A task force created to recommend ways to remake Louisiana’s TOPS college tuition program can’t decide how the popular, 20-year-old program should be tweaked after months of study.
The legislative study group decided Wednesday to advance every one of the close to a dozen proposals that have been offered, instead of choosing a few to recommend to the House and Senate for consideration in the regular session that begins next month.
Sen. Dan “Blade” Morrish, the Jennings Republican who chairs the task force, said the proposals were “identified as a path forward in some way, shape or form” that could sharpen the legislature’s focus as it debates the future of TOPS.
“We understand that all of the members do not support all” the proposals, Morrish said.
Some of the ideas are divisive. Several conflict with each other. Some would raise the program’s cost even amid concerns TOPS has grown too expensive, while others would cut it.
Task force members diverge on whether TOPS should reward high-performing or needy students. That’s the same dispute lawmakers have grappled with for years, as TOPS’ costs grew to $290 million this school year. They don’t agree on what the program’s focus should be and which students should be prioritized.

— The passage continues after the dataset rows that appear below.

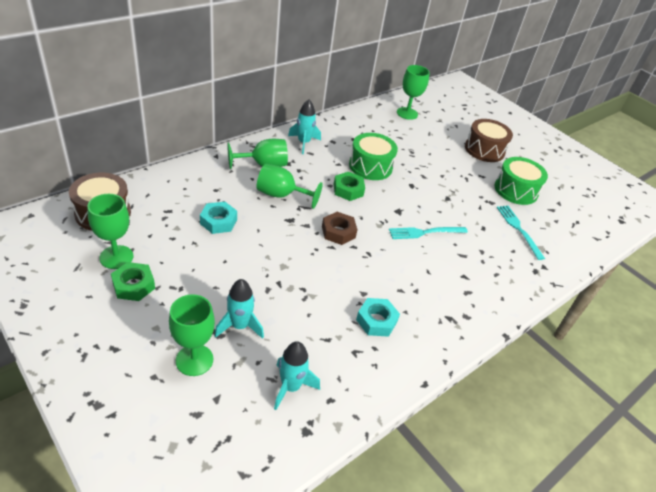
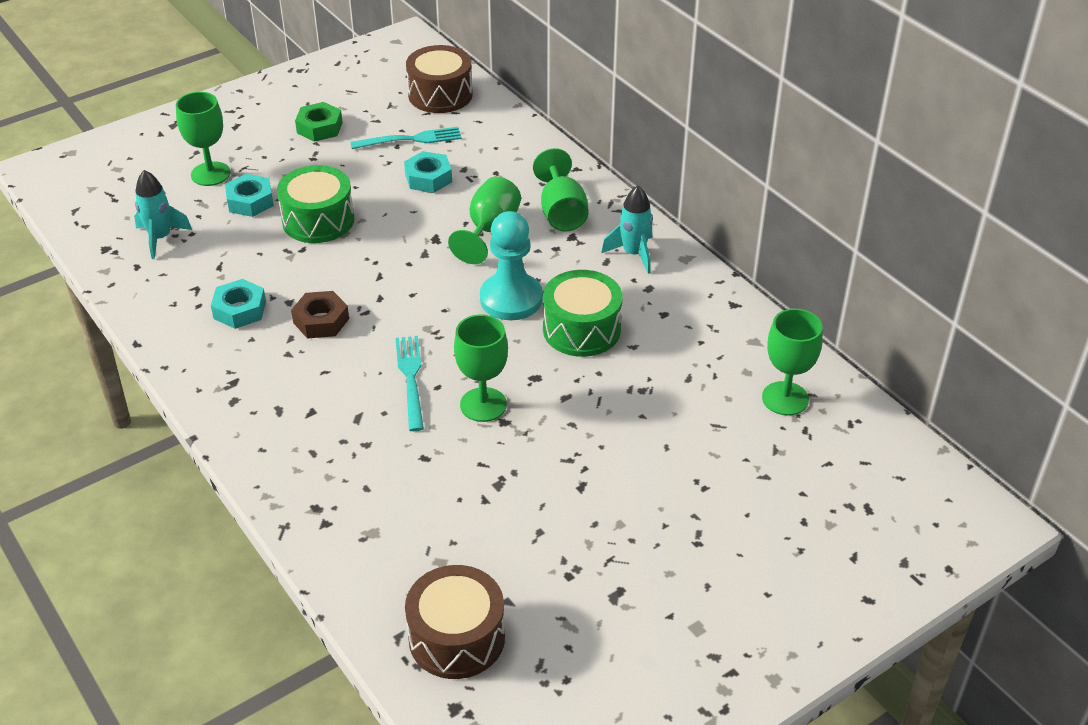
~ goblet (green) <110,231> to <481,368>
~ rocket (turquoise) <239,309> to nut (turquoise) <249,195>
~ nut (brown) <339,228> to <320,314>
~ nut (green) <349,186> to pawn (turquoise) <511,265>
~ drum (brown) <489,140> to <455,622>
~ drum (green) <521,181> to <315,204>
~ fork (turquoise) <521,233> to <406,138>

Currently, the program covers tuition at a four-year school for any high school graduate who reaches a 2.5 grade-point average and 20 ACT college entrance exam score. Higher-performing students get additional stipends, while other students get aid to attend community and technical colleges.
TOPS, which began covering tuition costs in 1998, is credited with improving high school performance and college graduation rates. But its price tag ballooned as more students reached the eligibility standards and as tuition on college campuses rose.
As the state grapples with a $1 billion budget gap, TOPS is threatened with cuts in the 2018-19 school year. Without changes, every student would share in those cuts equally.
Only a package of technical adjustments won full support from the task force members.
The other proposals advanced for consideration without a decision would broaden who could receive TOPS to include some lower-performing students; seek a dedicated financing source for the program to keep it from cuts; and eliminate the stipends currently available to higher-performing students.
One of the most sweeping ideas came from Morrish, who will introduce it as legislation.
His proposal would reduce the amount of tuition covered for students who reach the basic award for a four-year college, to give them a flat $4,000 payment for the year, below the $5,600 average annual tuition rate in Louisiana. Payments would then increase for higher-performing students.
Critics said Morrish’s plan could keep students from attending college and disproportionately hit poorer students. Morrish said it would keep TOPS generous, while also pushing students to improve their performance.
James Caillier, executive director of a foundation that is a booster for TOPS, suggested the program doesn’t need adjustments.
“We don’t need to destroy a program that works,” Caillier said. “The TOPS program as designed is a good program.”